The $25-billion loan program for automakers and suppliers to retool older facilities, passed by the Senate on Saturday and heading to President Bush for signature, does not intended to cap loans to 30% of the cost of a facility as reported here earlier (earlier post), according to Senator Jeff Bingaman (D-NM), Chairman of the Energy & Natural Resources Committee.
Loans will be uncapped and can go up to 100% but are typically limited by regulation to 80% of total costs, according to Michael Carr, Counsel for the Committee.
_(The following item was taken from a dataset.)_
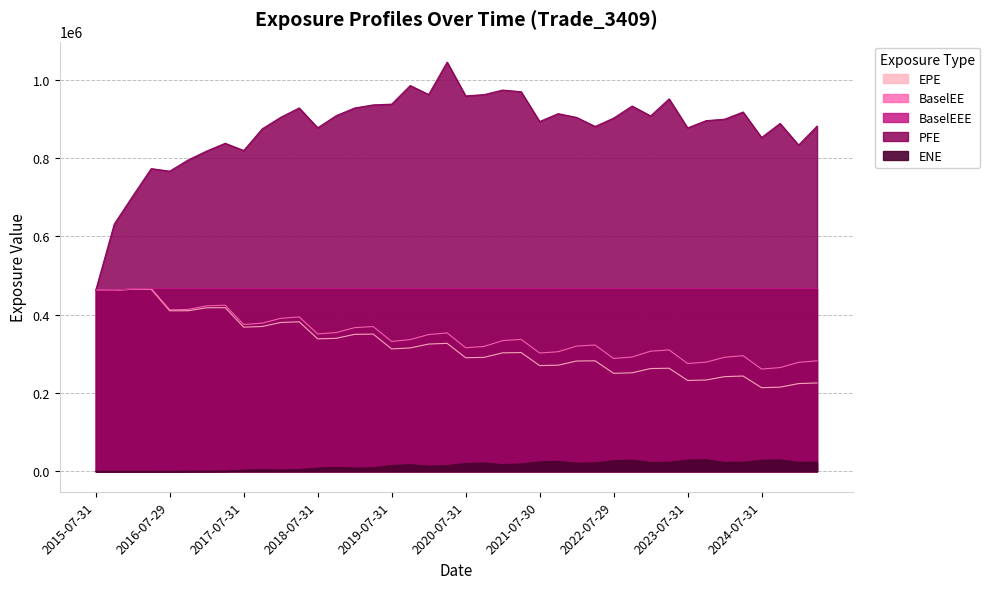

What is the label of the 25th point from the right?

2019-04-30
Finally, I have been told there may be some confusion about the terms of the loans as the provision creating the loan program references the “activities” that are the subject of a grant program also authorized in the same section of EISA. The grant program is limited to 30 percent of the costs of a facility. This is a fairly typical cost share for grant programs. Some have raised a question as to whether this 30 percent cap should also apply to the loan program. That is not the way I read the language of the law and was certainly not our intent in writing the provision.
Moreover, I would argue that it would dramatically limit the effectiveness of the program as it would require companies to go to tight credit markets for 70 percent of their financing, precisely the problem we were seeking to remedy with the creation of the loan program. While I don’t expect the Department of Energy to take this limited view of the program, I wanted to go on record here to help alleviate any confusion that may exist. I look forward to working with the Department to aid them in getting this program up and running.—Senator Jeff Bingaman
The new bill providing loan funding for industry picks up on qualifying activities listed under the Advanced Technology Vehicles Manufacturing Incentive Program, passed in the EISA 2007 bill (Sec. 136). Section 136 however, specifies a 30% cap on awards.
The short of it is that capping loans at 30% of costs would be weird. I don’t think we’ve done that before.—Michael Carr
The loan program is applicable to automakers and component suppliers, including battery makers, Carr emphasized.